¿Quién pensaría que una simple alga como Euastrum oblongum podría causar un revuelo? Esta pequeña pero poderosa alga desmica se encuentra en cuerpos de agua dulce alrededor del mundo, desde ríos tranquilos hasta estanques olvidados. Se descubrió hace siglos, pero sigue atrapando la atención de científicos. ¿Por qué, preguntas? Porque este diminuto organismo en forma de alubia tiene un aura de misterio que la ciencia liberal no puede resistir. Esta alga, a pesar de su sencillez, desafía conceptos preconcebidos y, por ende, agita el avispero de los ecologistas modernos que desconocen lo que realmente tienen delante de sus narices.
Euastrum oblongum forma parte de los organismos del grupo de las algas verdes lotozoicas conocidas como desmids. Son conocidas por su simetría y forma interesante, una verdadera obra maestra de la naturaleza.
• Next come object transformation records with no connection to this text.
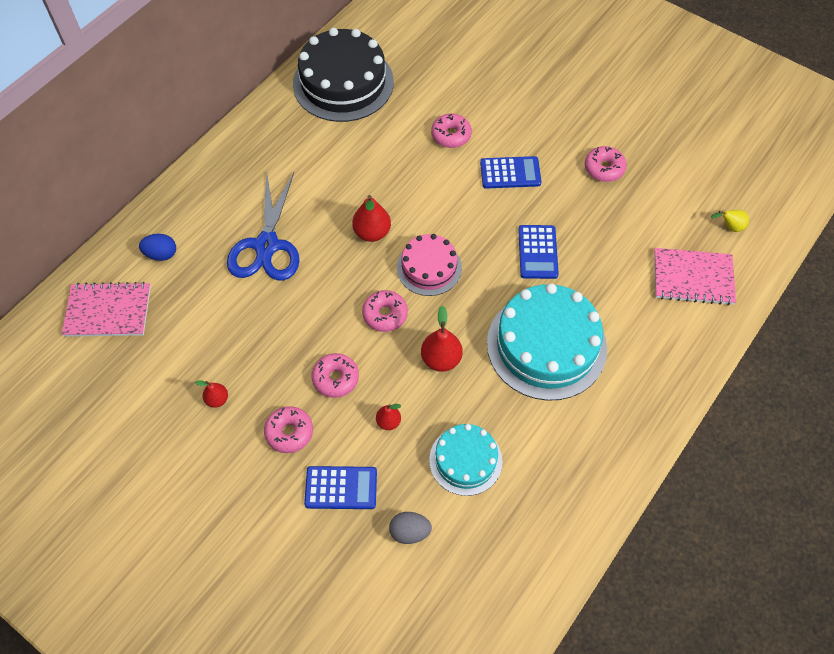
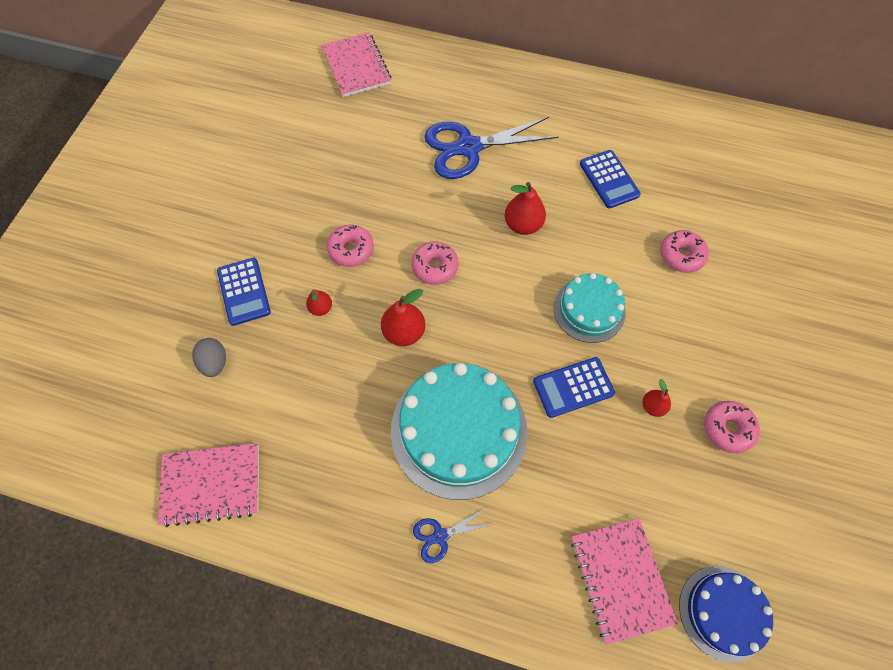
camera: 70 degrees right, 5 degrees up
blue egg [139,234,176,261] -> none
red pear [195,380,228,408] -> red pear moved to [643,379,671,417]
pink donut [264,406,313,453] -> none
black cake [293,28,394,122] -> none
pink cake [397,234,462,296] -> none
turquoise cake [429,424,503,496] -> turquoise cake moved to [554,273,626,343]
blue calculator [480,156,542,189] -> blue calculator moved to [580,150,641,208]
yellow pear [711,210,749,232] -> blue cake [679,566,773,662]
none -> pink notebook [157,443,259,527]
none -> blue scissors [413,508,493,563]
Mientras los pseudo-expertos del cambio climático están ocupados cazando dragones, esta joya verde se dedica a lo suyo: ¡producir oxígeno y mantener el equilibrio ecológico! Claro, no es un animalito tierno para posar en Instagram, pero su función para el ecosistema es incuestionablemente vital.
Vamos a aclararlo sin rodeos. Las investigaciones han demostrado que el Euastrum oblongum juega un papel esencial en la producción de oxígeno y la retirada de dióxido de carbono, el verdadero salvador ambiental que, tristemente, no recibe las ovaciones que merece. Mientras se debate frenéticamente sobre cómo salvar el planeta con costosos proyectos tecnológicos, esta alga simplemente trabaja día a día, demostrando que lo natural aún tiene el poder de asombrar.
Y a los naturalistas de sillón, también podría interesarles saber que estas algas prefieren las aguas puras, claras y bien oxigenadas. A lo mejor, en lugar de ponerse verdes de ira por el progreso industrial, deberían invertir su tiempo en proteger y apreciar las fuentes de agua dulce donde el Euastrum oblongum prospera. Sus hábitats son vitales para nuestras reservas de agua potable y mucho más. Qué ironía tan cruel que aquellos que gritan más alto por la naturaleza, a menudo, olviden cuidar los entornos más obvios.
Por mucho que altere a algunos, Euastrum oblongum no está aquí para impresionar con teorías de emergencia climática inmensas. Aún sin pancartas ni discursos estrambóticos, resulta ser un bastión de la vida en las aguas dulces. Las imágenes muestran sus células mínimamente elaboradas con una estructura interna simétrica que haría envidiar a cualquier diseñador arquitectónico. Su humildad no impide que exciten la imaginación científica, especialmente cuando desafía con su simple presencia los cálculos exagerados de algunos "expertos".
El potencial de Euastrum oblongum para convertirse en héroe del ecosistema reside en su sencillez. Mientras algunos buscan soluciones costosas y artificiales para reducir el carbono en la atmósfera, estas microalgas van un paso más allá luchando incansablemente contra el verdadero villano del siglo: el CO2. Si la humildad pudiera tener héroes, estas algas serían los campeones indiscutibles.
Así que, la próxima vez que te encuentres ante un debate sobre qué hace realmente el mundo más verde, recuerda mencionar a este silencioso campeón. La próxima vez que alguien reclame la primacía de las tecnologías calientes y carísimas, tal vez quieras sugerir que mire hacia esta sencilla, pero efectiva, fuerza de la naturaleza. No debería sorprendernos que, de vez en cuando, lo más simple sea también lo más efectivo.
Este artículo podría haber planteado más, pero, ¿no es más placentero dejar que las evidencias hablen por sí mismas? Euastrum oblongum es un recordatorio de que la verdadera curación de nuestros paisajes naturales puede no requerir valentía artificial ni tecnología futurista, solo la disposición para observar y aprender de nuestras pequeñas, pero imprescindibles, amigas verdes.